However, it does not appear, even with that PR, that “waiting to accept” times have decreased, and I’m not sure why (perhaps the agent is delaying or waiting somewhere in the code that I did not see, or perhaps the dispatcher is assigning work to agents that are not immediately ready, perhaps causing a perpetual ~10 second delay due to the work allocation algorithm).

Hi @kgillette

In above conversations using “similar” may not have been the best use of a words. Dispatcher will assign job which can run on that agent and will pick the agent which had recently ran a job.

It would really help us if you could point us to a pipeline or build url of yours where you observed wait times where you did not expect that to happen so we can check what happened and respond. Please send those details to support@buildkite.com so we can check what is causing additional delay you are observing.

I came here because I am trying to crack the same problem – several very short jobs need to run in order to upload all the pipelines before the real work begins, and the wait times add up to be problematic.
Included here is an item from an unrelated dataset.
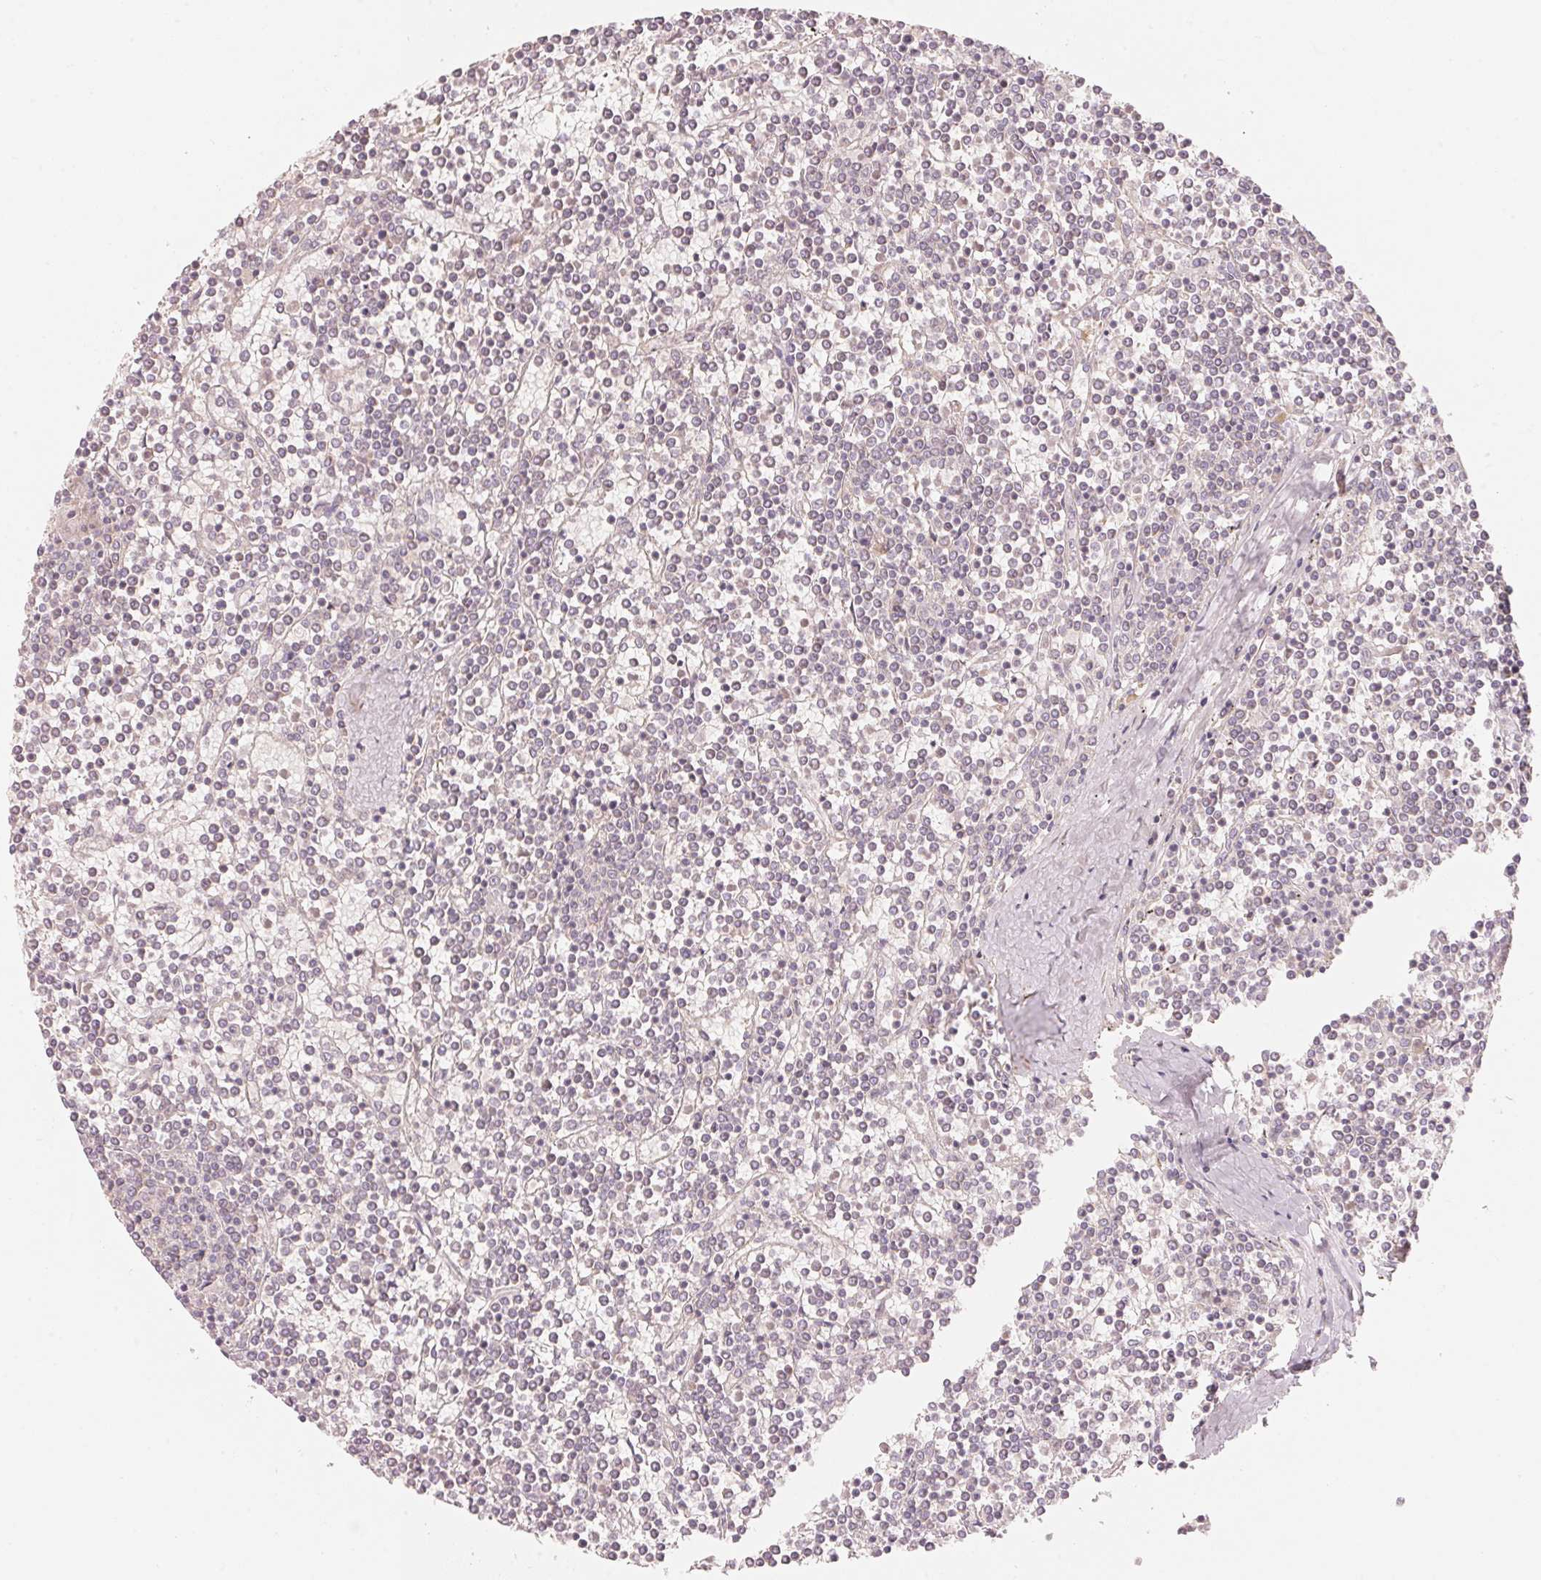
{"staining": {"intensity": "negative", "quantity": "none", "location": "none"}, "tissue": "lymphoma", "cell_type": "Tumor cells", "image_type": "cancer", "snomed": [{"axis": "morphology", "description": "Malignant lymphoma, non-Hodgkin's type, Low grade"}, {"axis": "topography", "description": "Spleen"}], "caption": "The micrograph displays no staining of tumor cells in lymphoma.", "gene": "TP53AIP1", "patient": {"sex": "female", "age": 19}}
A deeper change (with implications for the backend that I cannot judge from here) would be to let the agents long-poll. Aside from possible timeouts, this would be a server-side change. The API could delay responding to a ping for some time (say, 10s) before saying “nothing to do for you right now”. Then, the dispatcher could prefer those agents that are currently hanging in this state, immediately handing them work. This would drive the expected wait time towards zero: when an agent is available, it can be handed new work immediately at any point in time.

As an added benefit, you get some control of the server load on the server side – if you hold on to an in-flight ping for 30s, the API requests per second would decrease. However I do recognize that holding onto these long-poll requests also takes some resources, and it can make managing a backend more challenging. Plus you’d need some way to actually notify the process that is holding on to the long-poll that it should now respond.

Hello, @mr_chronosphere! Welcome to the community and thank you for your feedback!
Could you please share the link to the pipeline(s) where you’re experiencing extended wait time to support@buildkite.com for us to see if anything could be done to optimize the process?

Many thanks!
Cheers
Karen

I have a few optimizations to work through already, thank you! There’s no single extended wait time, the seconds add up across steps. I came across this thread in my journey so just wanted to chime in. The polling adds a lower bound on the total time per step, this constrains how we can use pipelines-of-pipelines and pipelines-in-code. Bringing it close to zero would remove a bunch of constraints on that.

1 Like

Hi! Agree that bringing the time closer to zero would be an ideal scenario; unfortunately, it’s not something we can do at the moment because this would increase the load on our systems. Reducing the time the agent polls us increases our load to support your agents.

But we are making improvements to our system to approach this issue better. There’s still a lot to do, so I don’t have a timeframe to share, but this is in our roadmap.

Thanks!

2 Likes